= Görevler =
1/ ABD başkanlık seçimleri yazısında "Dünya, her dört senede bir" diye başlayan paragrafı, ana bilgilerini koruyarak madde listesi hâlinde yeniden yazın.
2/ ABD başkanlık seçimleri yazısını, metnin son cümlesinden sonra gelecek kısmı yazarak sürdürün.

= Belge Alıntısı =
┌──

2020 Amerikan başkanlık yarışı bir seçim mi yoksa referandum mu?

ABD Başkanı Donald Trump, konuşma yaparken (Reuters)
ABD Başkanı Donald Trump, konuşma yaparken (Reuters)
TT

2020 Amerikan başkanlık yarışı bir seçim mi yoksa referandum mu?

ABD Başkanı Donald Trump, konuşma yaparken (Reuters)
ABD Başkanı Donald Trump, konuşma yaparken (Reuters)

*Mısır eski Dışişleri Bakanı Nebil Fehmi
Dünya, her dört senede bir yapılan ABD başkanlık seçimlerini yoğun bir ilgi ile takip ediyor. Bu ilginin kaynağı, ABD’nin siyasi ve ekonomik gücü ile uluslararası ve bölgesel olayların bazen de ülkelerin iç işleri üzerinde başka herhangi bir devletin etkisi ve imkânlarını aşacak şekildeki etkinliğidir. Bu yabancı takip, çoğu zaman iki yılda bir yapılan Kongre seçimlerine de ilgi duyuyor. Zira Kongre de ABD Başkanı’nın siyasi eğilimi ve hareket özgürlüğü üzerinde etkili.
ABD başkanlık seçim kampanyası yaklaşık iki yıl sürüyor. Sonuca, seçmenlerden en fazla oyu alan aday ile bu oyların farklı eyaletlere, eyalet temsilcilerinin oylarına uyarlanacak şekilde dağılımı arasında oluşan bir denklemle belirlenen karmaşık bir sistem hükmediyor.
ABD’deki siyasi liderler tarafından yalnızca yoğun nüfuslu toplulukları değil tüm ABD’yi temsil edecek sonucu elde etmek için kurulan Seçim Meclisi ile belirleyici karar, bu kurulda yer alan topluluk temsilcilerine bırakılıyor. Amerikan Devleti’nin kuruluş aşamasında bu temsilcilerin en bilge ve tecrübeli kişiler olması varsayılmış ve seçmenlerin zorlu koşullar ile halkçı akımlardan etkilenmesinden sakınılmıştır. Nitekim son başkanlık seçimlerinde seçmenlerden yaklaşık 3 milyon oy fazla almasına rağmen Demokrat aday Clinton’a karşı Trump’ı tercih eden de bu Seçim Meclisi olmuştur.

└──

Sayfa görüntüleri ve çıkarılan metin
┌──

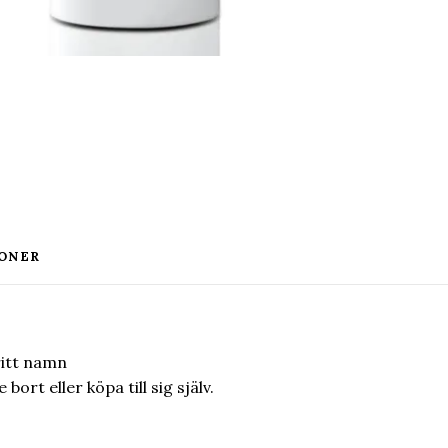
ONER
ritt namn
ort eller köpa till sig själv.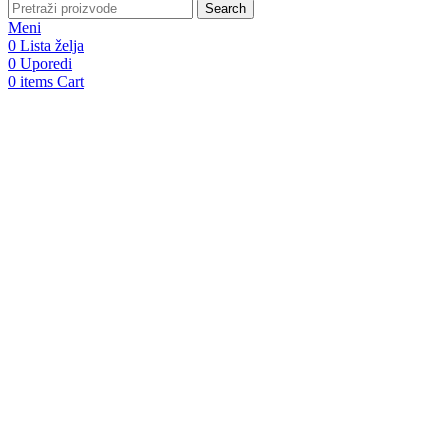
Search
Meni
0
Lista želja
0
Uporedi
0
items
Cart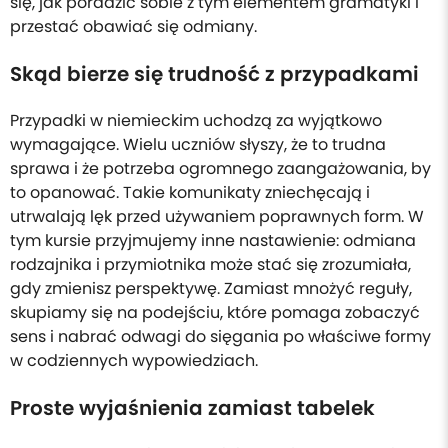
się, jak poradzić sobie z tym elementem gramatyki i
przestać obawiać się odmiany.
Skąd bierze się trudność z przypadkami
Przypadki w niemieckim uchodzą za wyjątkowo
wymagające. Wielu uczniów słyszy, że to trudna
sprawa i że potrzeba ogromnego zaangażowania, by
to opanować. Takie komunikaty zniechęcają i
utrwalają lęk przed używaniem poprawnych form. W
tym kursie przyjmujemy inne nastawienie: odmiana
rodzajnika i przymiotnika może stać się zrozumiała,
gdy zmienisz perspektywę. Zamiast mnożyć reguły,
skupiamy się na podejściu, które pomaga zobaczyć
sens i nabrać odwagi do sięgania po właściwe formy
w codziennych wypowiedziach.
Proste wyjaśnienia zamiast tabelek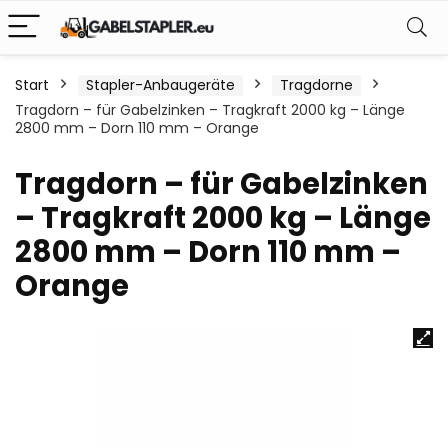
Start
Stapler-Anbaugeräte
Tragdorne
Tragdorn – für Gabelzinken – Tragkraft 2000 kg – Länge
2800 mm – Dorn 110 mm – Orange
Tragdorn – für Gabelzinken
– Tragkraft 2000 kg – Länge
2800 mm – Dorn 110 mm –
Orange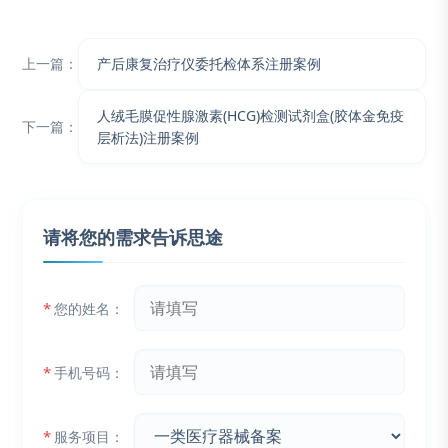
上一篇：
产后康复治疗仪委托检体系注册案例
人绒毛膜促性腺激素(HCG)检测试剂盒(胶体金免疫
下一篇：
层析法)注册案例
请将您的需求告诉思途
*
您的姓名：
*
手机号码：
*
服务项目：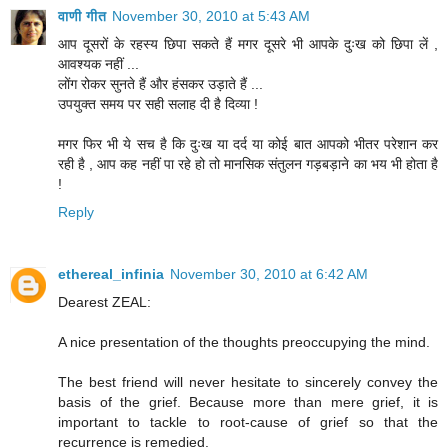
वाणी गीत
November 30, 2010 at 5:43 AM
आप दूसरों के रहस्य छिपा सकते हैं मगर दूसरे भी आपके दुःख को छिपा लें ,
आवश्यक नहीं ...
लोंग रोकर सुनते हैं और हंसकर उड़ाते हैं ...
उपयुक्त समय पर सही सलाह दी है दिव्या !
मगर फिर भी ये सच है कि दुःख या दर्द या कोई बात आपको भीतर परेशान कर
रही है , आप कह नहीं पा रहे हो तो मानसिक संतुलन गड़बड़ाने का भय भी होता है
!
Reply
ethereal_infinia
November 30, 2010 at 6:42 AM
Dearest ZEAL:
A nice presentation of the thoughts preoccupying the mind.
The best friend will never hesitate to sincerely convey the
basis of the grief. Because more than mere grief, it is
important to tackle to root-cause of grief so that the
recurrence is remedied.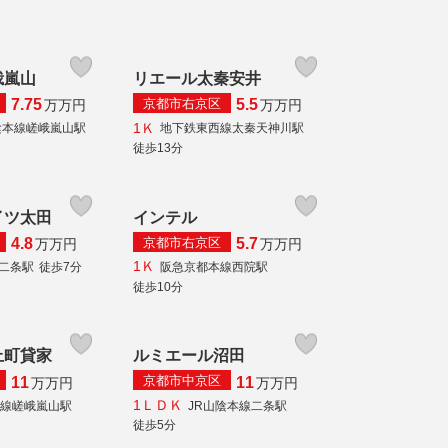
峨嵐山
リエール太秦安井
京都市右京区
7.75
5.5
万
万円
万
万円
1Ｋ
陰本線嵯峨嵐山駅
地下鉄東西線太秦天神川駅
徒歩13分
イツ太田
インテル
京都市右京区
4.8
5.7
万
万円
万
万円
1Ｋ
線二条駅
徒歩7分
阪急京都本線西院駅
徒歩10分
上町貸家
ルミエール沼田
京都市中京区
11
11
万
万円
万
万円
1ＬＤＫ
本線嵯峨嵐山駅
JR山陰本線二条駅
徒歩5分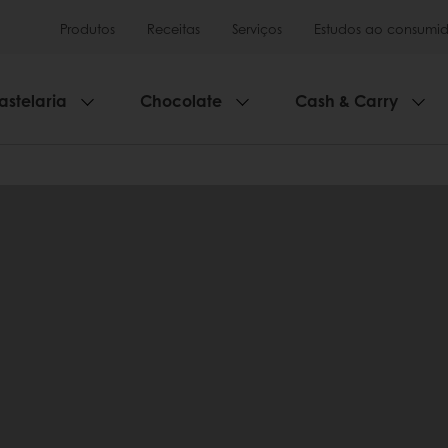
Produtos
Receitas
Serviços
Estudos ao consumid
astelaria
Chocolate
Cash & Carry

└──

= Görev Çıktıları =
1/
- Dünya, dört yılda bir yapılan ABD başkanlık seçimlerini yoğun ilgiyle izliyor.
- İlginin nedeni, ABD'nin siyasi ve ekonomik gücü. Bu güç ona uluslararası ve bölgesel olaylar üzerinde, bazen de ülkelerin iç işlerinde, başka hiçbir devletin erişemeyeceği ölçüde etkinlik sağlıyor.
- Dışarıdan gelen bu ilgi çoğu zaman iki yılda bir yapılan Kongre seçimlerini de kapsıyor.
- Bunun sebebi, Kongre'nin de ABD Başkanı'nın siyasi eğilimi ve hareket özgürlüğü üzerinde etkili olması.

2/
ABD siyaset sahnesinin kontrolünü uzun bir süredir başlıca iki parti paylaşıyor: Cumhuriyetçiler ve Demokratlar. Bu iki parti, sürekli olarak Kongre’de çoğunluğu ya da Başkanlık koltuğunu elde ediyor. Pek çok teşkilât sıkıntısı, kadrolardan ya da siyasi bağlantı ağlarından talep edilen büyük kaynaklar ya da ciddi seçim rekabeti için maddi kaynaklar hesaba katıldığında iş daha da zorlaşıyor ve Bill Clinton ile Baba George Bush’a karşı yarışan milyarder Ross Perot gibi güçlü bağımsız adayların bile şansı azalıyor.
Cumhuriyetçi Parti, pazar ekonomilerine daha yoğun bir şekilde bağlı olması ve resmî müdahaleyi sınırlaması ile tanınırken Demokrat Parti’nin, sosyal hizmetleri hükümetin sağlaması gerektiği düşüncesine daha bağlı olduğu kabul ediliyor. Bunlar, tarih boyunca iki tarafın adaylarının genel olarak sözünü verdiği tutum ve yönelimlerdir.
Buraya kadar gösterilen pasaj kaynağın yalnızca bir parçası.